A risk assessment is one of the first steps in implementing your information security program, which will help provide an overview of your entire business. You’ll use it to track what assets you have, what the risks are to your company, and what the possible consequences could be if a breach occurred.
Importantly, the assessment gets your organization on the path to reducing risk.
Like any strong plan, you’ll need a strong team to make it work. Create a risk assessment team with people in your company who are familiar with computer security, technology and the day-to-day operations of the organization. There should be a member of senior management who has the authority to make decisions about the company’s risk posture. In addition, it is essential you include people who understand both your technology and business operations.
This exercise will allow you to understand better all aspects of your assets. As well as the risks that could harm your business.
It can be easy to lose track of all of your assets and potential risks. For this reason, it is essential to document your findings. In fact, you can use a spreadsheet. It will allow you to track all the information you need in a central location. If you or someone on your team is skilled with using spreadsheets, you can use formulas to help expedite the process of calculating risk and impacts.

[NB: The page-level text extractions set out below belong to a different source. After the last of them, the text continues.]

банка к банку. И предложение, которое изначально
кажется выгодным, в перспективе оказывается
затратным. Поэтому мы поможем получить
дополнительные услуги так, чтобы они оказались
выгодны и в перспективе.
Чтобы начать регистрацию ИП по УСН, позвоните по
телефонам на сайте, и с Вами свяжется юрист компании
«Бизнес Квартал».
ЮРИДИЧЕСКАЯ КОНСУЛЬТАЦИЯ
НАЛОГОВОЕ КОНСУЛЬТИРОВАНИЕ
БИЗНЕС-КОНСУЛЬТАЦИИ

A risk assessment document should include three separate sheets: a logging sheet, asset register, and the risk assessment itself.
Step 1: Establish the scope of your assessment:
Before beginning a risk assessment review, outline all parameters and assets that you need to cover.
Step 2: Performing the risk assessment
Work through the assessment and gather the required information with your team.
Step 3: Risk evaluation:
Once all assets and threats have been outlined, conduct an evaluation of the risk of the threat on the asset.
Step 4: Risk treatment:
Management in the organization should select one of the treatment options for each risk your team identified.
Step 5: Risk monitoring and review:
Companies are not static and are continually changing and evolving over time. Due to this the assets, risks, threats, and strategies outlined in your initial assessment may or may not be the same in a year.
Because the threat landscape is constantly changing, you’ll want your InfoSec program to have a plan for when and how often you’ll go through this process. Once your team knows how to do this, it will be easier to repeat in the future.